#### Task brief:
Scan the listing for the word "place", and copy out each line where it is found.

___ Records

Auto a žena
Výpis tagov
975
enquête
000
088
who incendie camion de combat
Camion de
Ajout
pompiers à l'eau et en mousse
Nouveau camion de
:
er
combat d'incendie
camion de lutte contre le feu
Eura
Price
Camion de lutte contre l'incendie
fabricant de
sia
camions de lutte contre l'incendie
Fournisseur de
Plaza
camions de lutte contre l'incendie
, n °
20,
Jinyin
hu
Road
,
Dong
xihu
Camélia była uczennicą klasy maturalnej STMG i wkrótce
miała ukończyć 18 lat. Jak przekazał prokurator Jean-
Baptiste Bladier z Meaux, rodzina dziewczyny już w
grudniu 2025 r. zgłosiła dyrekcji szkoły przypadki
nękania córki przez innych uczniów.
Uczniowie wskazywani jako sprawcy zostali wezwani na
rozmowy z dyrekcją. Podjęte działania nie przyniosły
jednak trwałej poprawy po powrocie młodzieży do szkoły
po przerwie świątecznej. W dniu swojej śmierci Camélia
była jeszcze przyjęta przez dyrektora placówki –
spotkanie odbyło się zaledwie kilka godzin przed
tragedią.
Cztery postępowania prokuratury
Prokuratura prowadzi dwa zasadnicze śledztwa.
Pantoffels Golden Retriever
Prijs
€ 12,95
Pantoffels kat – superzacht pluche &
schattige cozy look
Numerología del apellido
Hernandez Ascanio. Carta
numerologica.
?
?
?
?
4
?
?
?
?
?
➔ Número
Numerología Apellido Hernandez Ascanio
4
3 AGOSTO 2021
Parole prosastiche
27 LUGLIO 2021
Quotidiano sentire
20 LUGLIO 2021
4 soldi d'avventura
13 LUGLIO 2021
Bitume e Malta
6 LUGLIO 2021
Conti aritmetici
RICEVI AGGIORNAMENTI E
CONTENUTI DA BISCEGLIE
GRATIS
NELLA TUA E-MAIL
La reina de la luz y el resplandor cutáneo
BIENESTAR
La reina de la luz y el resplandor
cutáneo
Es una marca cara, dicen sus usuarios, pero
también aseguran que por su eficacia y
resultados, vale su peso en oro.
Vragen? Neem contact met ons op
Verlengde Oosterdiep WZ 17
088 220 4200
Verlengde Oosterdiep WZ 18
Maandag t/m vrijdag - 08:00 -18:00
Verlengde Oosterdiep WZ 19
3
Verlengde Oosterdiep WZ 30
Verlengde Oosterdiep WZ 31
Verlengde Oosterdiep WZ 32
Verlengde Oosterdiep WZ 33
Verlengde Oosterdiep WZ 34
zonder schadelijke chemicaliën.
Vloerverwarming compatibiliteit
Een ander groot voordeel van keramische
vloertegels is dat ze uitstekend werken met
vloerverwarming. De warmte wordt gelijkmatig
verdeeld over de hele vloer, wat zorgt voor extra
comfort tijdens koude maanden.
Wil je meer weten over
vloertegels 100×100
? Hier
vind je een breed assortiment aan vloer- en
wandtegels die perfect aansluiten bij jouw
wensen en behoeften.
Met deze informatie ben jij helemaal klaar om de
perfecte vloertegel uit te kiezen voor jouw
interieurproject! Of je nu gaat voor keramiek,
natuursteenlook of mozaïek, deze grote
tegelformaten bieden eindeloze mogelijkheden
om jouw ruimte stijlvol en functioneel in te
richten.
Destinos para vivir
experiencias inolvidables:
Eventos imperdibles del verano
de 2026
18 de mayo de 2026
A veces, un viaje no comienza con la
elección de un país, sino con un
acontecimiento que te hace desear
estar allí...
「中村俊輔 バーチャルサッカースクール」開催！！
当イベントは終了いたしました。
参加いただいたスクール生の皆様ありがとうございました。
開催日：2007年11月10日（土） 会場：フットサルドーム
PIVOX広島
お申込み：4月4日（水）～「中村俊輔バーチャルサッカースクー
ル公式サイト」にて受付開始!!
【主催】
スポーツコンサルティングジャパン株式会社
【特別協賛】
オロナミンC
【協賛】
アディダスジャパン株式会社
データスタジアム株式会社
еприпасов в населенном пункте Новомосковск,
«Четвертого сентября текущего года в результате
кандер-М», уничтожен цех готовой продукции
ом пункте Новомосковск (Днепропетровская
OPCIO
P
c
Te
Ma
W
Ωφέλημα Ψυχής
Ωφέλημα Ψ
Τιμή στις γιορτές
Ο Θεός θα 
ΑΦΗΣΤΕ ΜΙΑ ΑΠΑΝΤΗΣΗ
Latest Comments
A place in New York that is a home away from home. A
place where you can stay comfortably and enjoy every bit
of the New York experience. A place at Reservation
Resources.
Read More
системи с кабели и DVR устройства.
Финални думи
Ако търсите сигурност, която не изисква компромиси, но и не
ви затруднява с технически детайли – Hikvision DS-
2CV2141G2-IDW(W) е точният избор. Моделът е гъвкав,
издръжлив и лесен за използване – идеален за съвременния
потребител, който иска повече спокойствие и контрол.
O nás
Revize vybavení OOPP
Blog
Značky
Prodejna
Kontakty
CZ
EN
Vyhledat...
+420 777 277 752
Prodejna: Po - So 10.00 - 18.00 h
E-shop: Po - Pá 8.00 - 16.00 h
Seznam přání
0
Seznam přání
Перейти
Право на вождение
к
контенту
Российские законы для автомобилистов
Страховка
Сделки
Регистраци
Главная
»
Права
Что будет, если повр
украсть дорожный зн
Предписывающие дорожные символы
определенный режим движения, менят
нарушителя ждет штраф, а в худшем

______

#### Response to this task:
A place in New York that is a home away from home. A
place where you can stay comfortably and enjoy every bit
of the New York experience. A place at Reservation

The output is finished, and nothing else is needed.